The Presidency’s own account raises further questions it has not fully addressed. The Foreign Affairs Ministry only grew alarmed after Adeyemi met ambassadors at a hotel in Asokoro without the ministry’s knowledge, and it took a chain of letters between the ministry, the National Security Adviser’s office and the Secretary to the Government of the Federation before anyone got a straight answer. That an impostor could hold himself out to foreign missions for weeks, soliciting a note verbale from the Foreign Affairs Ministry to help his associates obtain American visas, without triggering an earlier alarm, says something uncomfortable about how thin the checks around the Presidency’s name have become.

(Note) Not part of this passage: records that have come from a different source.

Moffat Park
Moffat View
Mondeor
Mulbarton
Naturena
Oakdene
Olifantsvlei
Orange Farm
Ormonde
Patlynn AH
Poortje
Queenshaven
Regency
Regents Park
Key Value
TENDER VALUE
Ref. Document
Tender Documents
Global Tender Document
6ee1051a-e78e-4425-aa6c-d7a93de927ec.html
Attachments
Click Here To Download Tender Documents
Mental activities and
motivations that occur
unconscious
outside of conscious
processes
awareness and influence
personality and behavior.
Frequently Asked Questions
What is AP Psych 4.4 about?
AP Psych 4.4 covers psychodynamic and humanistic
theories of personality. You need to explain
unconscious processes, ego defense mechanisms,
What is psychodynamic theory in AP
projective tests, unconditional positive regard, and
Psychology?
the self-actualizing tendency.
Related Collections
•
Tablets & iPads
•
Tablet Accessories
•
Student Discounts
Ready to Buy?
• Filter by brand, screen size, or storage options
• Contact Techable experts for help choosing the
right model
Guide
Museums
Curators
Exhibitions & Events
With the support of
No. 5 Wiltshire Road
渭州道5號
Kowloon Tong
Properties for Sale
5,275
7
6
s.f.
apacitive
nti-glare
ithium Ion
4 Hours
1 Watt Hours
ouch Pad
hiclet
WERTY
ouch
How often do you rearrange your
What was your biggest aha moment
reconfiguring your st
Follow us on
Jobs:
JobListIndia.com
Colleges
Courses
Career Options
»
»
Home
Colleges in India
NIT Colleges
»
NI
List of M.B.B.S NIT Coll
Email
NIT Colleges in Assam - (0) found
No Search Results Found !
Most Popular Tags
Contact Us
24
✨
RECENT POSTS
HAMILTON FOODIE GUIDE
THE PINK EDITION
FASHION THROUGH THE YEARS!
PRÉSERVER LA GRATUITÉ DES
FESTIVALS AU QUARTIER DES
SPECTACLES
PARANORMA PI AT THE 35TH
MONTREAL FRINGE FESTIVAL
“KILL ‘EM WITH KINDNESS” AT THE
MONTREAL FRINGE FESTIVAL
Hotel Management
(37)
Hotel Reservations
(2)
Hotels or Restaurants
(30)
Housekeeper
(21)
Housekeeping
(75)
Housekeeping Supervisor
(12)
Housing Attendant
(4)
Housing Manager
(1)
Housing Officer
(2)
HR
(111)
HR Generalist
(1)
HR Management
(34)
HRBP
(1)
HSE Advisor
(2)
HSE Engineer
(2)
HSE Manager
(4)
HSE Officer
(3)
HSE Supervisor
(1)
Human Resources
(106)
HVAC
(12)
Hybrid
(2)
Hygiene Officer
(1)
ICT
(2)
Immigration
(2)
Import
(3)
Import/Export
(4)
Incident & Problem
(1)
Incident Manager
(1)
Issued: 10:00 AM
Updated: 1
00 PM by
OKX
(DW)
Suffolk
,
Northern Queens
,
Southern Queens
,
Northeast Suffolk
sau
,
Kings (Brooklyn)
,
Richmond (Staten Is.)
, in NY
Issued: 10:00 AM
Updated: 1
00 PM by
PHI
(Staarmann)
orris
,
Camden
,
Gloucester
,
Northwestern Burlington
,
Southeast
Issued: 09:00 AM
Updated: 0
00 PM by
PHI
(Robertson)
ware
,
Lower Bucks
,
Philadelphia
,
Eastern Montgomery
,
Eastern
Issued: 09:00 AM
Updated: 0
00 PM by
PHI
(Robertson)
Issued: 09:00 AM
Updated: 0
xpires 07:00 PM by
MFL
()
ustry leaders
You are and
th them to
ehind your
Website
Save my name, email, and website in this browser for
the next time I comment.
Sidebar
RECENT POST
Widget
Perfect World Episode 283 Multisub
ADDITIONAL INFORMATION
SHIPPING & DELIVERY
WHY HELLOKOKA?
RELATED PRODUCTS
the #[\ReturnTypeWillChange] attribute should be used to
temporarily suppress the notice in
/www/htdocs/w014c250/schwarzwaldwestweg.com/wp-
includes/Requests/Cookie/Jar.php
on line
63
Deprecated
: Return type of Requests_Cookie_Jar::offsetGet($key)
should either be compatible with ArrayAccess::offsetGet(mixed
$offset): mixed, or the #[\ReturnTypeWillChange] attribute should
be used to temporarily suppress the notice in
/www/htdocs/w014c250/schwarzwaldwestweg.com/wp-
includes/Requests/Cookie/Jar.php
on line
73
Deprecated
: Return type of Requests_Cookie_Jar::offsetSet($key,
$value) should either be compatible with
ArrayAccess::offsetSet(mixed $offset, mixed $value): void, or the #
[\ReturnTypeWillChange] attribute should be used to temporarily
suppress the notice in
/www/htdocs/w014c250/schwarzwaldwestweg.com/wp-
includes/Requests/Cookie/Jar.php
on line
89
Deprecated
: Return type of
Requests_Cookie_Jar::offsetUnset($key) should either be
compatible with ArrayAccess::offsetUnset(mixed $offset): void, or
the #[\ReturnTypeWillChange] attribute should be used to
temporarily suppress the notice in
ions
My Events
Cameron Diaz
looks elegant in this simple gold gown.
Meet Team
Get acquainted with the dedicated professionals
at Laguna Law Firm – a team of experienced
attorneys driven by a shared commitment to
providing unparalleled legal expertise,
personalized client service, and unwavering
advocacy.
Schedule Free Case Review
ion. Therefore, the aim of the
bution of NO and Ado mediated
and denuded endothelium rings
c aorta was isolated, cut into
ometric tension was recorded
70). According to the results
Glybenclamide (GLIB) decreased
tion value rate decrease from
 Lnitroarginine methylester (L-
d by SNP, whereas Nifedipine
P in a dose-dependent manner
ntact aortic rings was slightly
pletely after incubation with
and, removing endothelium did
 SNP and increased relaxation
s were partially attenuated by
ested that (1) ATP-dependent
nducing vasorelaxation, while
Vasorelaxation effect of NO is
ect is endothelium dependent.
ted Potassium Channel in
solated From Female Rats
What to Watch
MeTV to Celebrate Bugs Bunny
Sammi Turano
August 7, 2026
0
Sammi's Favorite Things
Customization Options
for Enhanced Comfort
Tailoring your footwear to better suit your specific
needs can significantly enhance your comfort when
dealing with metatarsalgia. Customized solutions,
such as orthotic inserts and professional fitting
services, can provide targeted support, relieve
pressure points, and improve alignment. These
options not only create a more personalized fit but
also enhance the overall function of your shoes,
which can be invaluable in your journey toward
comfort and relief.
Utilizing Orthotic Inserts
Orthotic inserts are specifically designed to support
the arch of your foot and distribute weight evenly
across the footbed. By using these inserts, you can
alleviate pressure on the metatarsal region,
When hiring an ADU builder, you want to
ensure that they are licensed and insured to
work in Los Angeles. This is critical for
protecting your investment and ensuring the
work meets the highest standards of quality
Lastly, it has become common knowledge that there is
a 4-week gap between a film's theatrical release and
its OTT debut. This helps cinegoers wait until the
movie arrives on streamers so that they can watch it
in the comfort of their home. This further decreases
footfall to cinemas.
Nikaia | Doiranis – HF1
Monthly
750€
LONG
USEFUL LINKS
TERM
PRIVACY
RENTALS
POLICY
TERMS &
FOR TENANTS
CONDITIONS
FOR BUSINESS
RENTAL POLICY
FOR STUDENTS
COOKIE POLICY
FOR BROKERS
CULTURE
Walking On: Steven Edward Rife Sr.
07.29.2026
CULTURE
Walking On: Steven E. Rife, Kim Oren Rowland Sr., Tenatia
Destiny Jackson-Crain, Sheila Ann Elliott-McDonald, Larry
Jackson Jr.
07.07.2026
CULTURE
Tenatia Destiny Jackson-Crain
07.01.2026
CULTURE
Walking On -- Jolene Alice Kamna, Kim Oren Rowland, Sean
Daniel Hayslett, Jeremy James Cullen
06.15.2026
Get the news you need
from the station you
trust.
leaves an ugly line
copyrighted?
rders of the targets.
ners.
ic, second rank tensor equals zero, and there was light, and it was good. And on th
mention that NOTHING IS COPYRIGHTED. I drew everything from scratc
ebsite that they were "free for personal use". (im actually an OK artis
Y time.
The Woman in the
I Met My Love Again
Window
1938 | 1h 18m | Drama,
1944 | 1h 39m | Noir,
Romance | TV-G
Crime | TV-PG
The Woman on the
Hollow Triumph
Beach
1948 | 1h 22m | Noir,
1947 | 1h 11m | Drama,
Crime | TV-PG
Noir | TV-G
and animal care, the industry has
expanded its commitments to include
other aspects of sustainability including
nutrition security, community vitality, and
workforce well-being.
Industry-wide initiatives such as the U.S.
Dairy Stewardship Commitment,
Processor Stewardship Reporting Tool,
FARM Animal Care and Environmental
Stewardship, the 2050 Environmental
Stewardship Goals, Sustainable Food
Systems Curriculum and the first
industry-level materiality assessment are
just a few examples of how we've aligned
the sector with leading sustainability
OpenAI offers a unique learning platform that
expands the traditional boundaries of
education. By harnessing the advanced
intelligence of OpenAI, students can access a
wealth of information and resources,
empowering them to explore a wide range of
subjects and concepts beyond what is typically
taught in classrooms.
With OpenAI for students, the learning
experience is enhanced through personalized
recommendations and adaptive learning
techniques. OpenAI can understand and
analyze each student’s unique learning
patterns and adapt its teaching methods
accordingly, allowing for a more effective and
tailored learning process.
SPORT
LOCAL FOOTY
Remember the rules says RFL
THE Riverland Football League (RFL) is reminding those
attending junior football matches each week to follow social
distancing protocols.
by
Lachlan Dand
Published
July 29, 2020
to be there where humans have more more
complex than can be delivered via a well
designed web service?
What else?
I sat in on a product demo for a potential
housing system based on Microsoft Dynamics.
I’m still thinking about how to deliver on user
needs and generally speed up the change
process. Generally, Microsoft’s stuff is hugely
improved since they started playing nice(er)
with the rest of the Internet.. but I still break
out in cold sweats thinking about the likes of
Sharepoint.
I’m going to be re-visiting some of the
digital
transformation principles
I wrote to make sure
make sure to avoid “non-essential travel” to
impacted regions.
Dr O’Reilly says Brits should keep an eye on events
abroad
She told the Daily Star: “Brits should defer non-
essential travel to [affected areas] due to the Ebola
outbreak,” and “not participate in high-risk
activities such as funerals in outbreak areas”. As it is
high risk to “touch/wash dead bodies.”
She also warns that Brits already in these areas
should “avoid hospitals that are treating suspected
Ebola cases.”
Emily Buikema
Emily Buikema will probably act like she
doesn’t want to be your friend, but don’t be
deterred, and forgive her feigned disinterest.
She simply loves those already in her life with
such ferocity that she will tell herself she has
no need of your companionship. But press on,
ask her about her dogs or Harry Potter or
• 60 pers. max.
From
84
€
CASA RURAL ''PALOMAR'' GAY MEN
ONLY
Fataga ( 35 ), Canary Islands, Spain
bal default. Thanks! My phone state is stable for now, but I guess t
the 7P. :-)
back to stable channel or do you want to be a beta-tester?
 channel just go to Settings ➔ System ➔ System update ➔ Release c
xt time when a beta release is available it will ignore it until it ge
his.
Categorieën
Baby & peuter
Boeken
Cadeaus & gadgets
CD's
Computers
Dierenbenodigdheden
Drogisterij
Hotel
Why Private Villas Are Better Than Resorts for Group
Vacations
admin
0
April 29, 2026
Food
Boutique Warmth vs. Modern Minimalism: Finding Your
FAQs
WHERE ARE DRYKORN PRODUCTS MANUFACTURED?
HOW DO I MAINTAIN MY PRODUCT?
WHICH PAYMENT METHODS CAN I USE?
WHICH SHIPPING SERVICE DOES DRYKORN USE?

We have said before on this page that Nigeria’s recurring scandals share a common thread: the country is rarely short of policy or law to prevent them, but it is chronically short of officials willing to enforce either. This case fits that pattern precisely. Adeyemi is not new to fraudulent self-invention. Back in 2016, he presented himself as an ambassador and president-general of something called the World Youth Organisation, claiming affiliation with the United Nations, until the UN itself denied any such body existed. That a man with that history could, years later, walk into a federal ministry’s premises and set up shop under a fake council’s letterhead is an indictment of the institutional memory, or the lack of it, inside government agencies meant to guard against exactly this sort of impersonation.

The Presidency is right to caution the public against treating Adeyemi’s claims, made while out on bail, as gospel. His allegation that Gbajabiamila personally appointed him contradicts what he reportedly told the police in November, and the matter is now properly before the Federal High Court, with a hearing scheduled for July 27. We agree that the courts, not press statements, should settle whether Adeyemi acted with or without official blessing.

But the criminal trial of Adeyemi will not, on its own, answer the harder question of which offices allowed a fictitious council to draw a budget line, occupy government premises and transact with a central bank account. That inquiry does not need to wait for a verdict against one defendant.

In our view, President Bola Tinubu should order an investigation that runs alongside the court case, one aimed squarely at the officials in the Office of the Head of Service, the Office of the Secretary to the Government of the Federation, the Accountant-General’s office and wherever else in the bureaucracy this scheme found cover.

Adeyemi may well be guilty of every count against him. But a fraud of this size, running for this long, inside government buildings, does not survive on the cunning of one impostor. It survives on the silence of everyone who should have stopped him and didn’t. The President must find those people, and heads must roll, no matter whose ox gets gored.